• Activity
Continue the announcement about the research cooperation between the Oriental Institutes in Prague and Istanbul, picking up after its final line.

• Text provided

-------

Research Cooperation with the Oriental Institute of the Czech Academy of Sciences

On May 4, 2022, Dr. Táňa Dluhošová, the Director of the Oriental Institute of the Czech Academy of Sciences (Orientální ústav AV ČR), and the Acting Director of the Max Weber Foundation’s Oriental Institute Istanbul, Dr. Richard Wittmann, signed a formal Memorandum of Understanding to establish a comprehensive research collaboration between their Prague and Istanbul-based research institutions. The Oriental Institute of the Czech Academy of Sciences celebrates its centenary this year. Part of the Czech Academy of Sciences (CAS) since 1993, the Institute currently employs a large number of outstanding Czech and international researchers with regional expertise on the Middle East from antiquity to the present, the Arab world, China, India, Israel, Iran, Japan, Southeast Asia, the Ottoman Empire, and the Republic of Turkey. For the scholars of the Orient-Institut as well as our partners in Turkey, this cooperation opens up excellent new opportunities for academic exchange in relation to existing research topics at the Institute as well as for comparative research on other regions, which the broad spectrum of regional expertise of the Prague partner institution makes possible.

2022/2023

Dr. Stefano Taglia, Oriental Institute, Academy of Sciences of the Czech Republic, Prague
Cannabis, Cannabis Addicts and the State in the Late Ottoman Empire.

Image from Muallim Şövalye Hasan Bahri, Esrarkeşler, Istanbul: Şems Matbaası, 1912.

-------

• Data for analysis

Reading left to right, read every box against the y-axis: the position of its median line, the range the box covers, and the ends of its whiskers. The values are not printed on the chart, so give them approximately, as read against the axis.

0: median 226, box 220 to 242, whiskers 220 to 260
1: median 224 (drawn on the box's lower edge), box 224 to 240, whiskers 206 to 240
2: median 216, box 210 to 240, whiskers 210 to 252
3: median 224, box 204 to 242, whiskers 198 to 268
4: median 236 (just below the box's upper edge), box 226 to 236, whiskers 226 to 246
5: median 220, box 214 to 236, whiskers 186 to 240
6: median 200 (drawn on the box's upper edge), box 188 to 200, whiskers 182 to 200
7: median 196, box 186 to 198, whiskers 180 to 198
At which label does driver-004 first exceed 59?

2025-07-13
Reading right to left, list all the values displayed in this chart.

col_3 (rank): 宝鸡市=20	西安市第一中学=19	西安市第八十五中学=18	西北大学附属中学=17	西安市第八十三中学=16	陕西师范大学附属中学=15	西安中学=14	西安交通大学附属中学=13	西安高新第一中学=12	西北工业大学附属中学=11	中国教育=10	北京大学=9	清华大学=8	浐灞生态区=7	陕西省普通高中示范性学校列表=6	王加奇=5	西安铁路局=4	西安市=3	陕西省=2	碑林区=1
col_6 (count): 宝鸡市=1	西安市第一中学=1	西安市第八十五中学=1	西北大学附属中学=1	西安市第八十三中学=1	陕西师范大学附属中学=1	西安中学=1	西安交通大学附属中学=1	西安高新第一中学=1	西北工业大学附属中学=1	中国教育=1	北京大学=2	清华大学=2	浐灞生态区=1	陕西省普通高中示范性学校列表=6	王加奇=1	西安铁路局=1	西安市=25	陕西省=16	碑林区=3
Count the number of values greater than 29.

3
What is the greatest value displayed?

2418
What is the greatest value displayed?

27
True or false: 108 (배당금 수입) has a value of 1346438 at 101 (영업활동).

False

-------

• Exercise output
Stefano Taglia’s research lies at the intersection of bureaucratic and social history and is situated between the Hamidian and Unionist periods, in the 19th-century Ottoman Empire. It interrogates the relationship between the state, cannabis, and cannabis users. Taglia analyses documents from the Ottoman archives, medical treatises, popular literature, and period journals, to understand how the Ottoman state positioned itself vis-à-vis the cultivation, distribution, and consumption of cannabis. He is interested in its take on members of society who had fallen into substance abuse – this becoming crucial when factoring in the possibility of the state becoming increasingly invested in recuperating those who had fallen into deep addiction and, thus, taking up a role similar to that of health provider. Additionally he analyses the nature and scope of botanical and medical treaties published in the period to assess the inspiration of such works in order to trace the flow of ideas across borders. These studies simultaneously offer an interesting and novel perspective in their assessment of prolonged consumption in comparison to the popular literature of the time treating the same subject, as the former highlights a growing emphasis on medical rather than moral aspects connected with cannabis use. Furthermore, Taglia aims to shed light on the differences, if any, between the Hamidian and Unionist regimes in their respective relationship with farming and selling cannabis and their treatment of users. He questions whether the supposedly freer system set up by the CUP was reflected in their treatment of such people at the margins.

Since 2014 Dr. Stefano Taglia is working as a researcher at the Oriental Institute, Academy of Sciences of the Czech Republic, Prague. His research area is the history of the late Ottoman Empire, nationalism and minorities in the Middle East. Within the framework of the cooperation with the Oriental Institute Prague, which also provides for an exchange of researchers, Dr. Stefano Taglia is a visiting researcher at the Oriental Institute Istanbul. He holds a B.A. (International Affairs, John Cabot University, Rome) and a M.A. (Middle East Area Study SOAS London) in History, and a Ph.D. in Ottoman History (SOAS, The intellectual’s dilemma: Ahmet Rıza and Mehmet Sabahettin on reform and the future of the Ottoman Empire).